[TASK TO CARRY OUT] Format the lines below as a Markdown table with the columns "Row" and "Line," numbering each line and omitting the blank ones.

[EXERCISE INPUT]
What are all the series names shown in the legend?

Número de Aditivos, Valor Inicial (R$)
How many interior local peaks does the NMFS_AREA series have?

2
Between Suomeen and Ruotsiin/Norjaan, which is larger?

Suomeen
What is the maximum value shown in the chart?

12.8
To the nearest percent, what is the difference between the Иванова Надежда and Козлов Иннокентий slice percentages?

[RESULT BELOW]
| Row | Line |
|---|---|
| 1 | What are all the series names shown in the legend? |
| 2 | Número de Aditivos, Valor Inicial (R$) |
| 3 | How many interior local peaks does the NMFS_AREA series have? |
| 4 | 2 |
| 5 | Between Suomeen and Ruotsiin/Norjaan, which is larger? |
| 6 | Suomeen |
| 7 | What is the maximum value shown in the chart? |
| 8 | 12.8 |
| 9 | To the nearest percent, what is the difference between the Иванова Надежда and Козлов Иннокентий slice percentages? |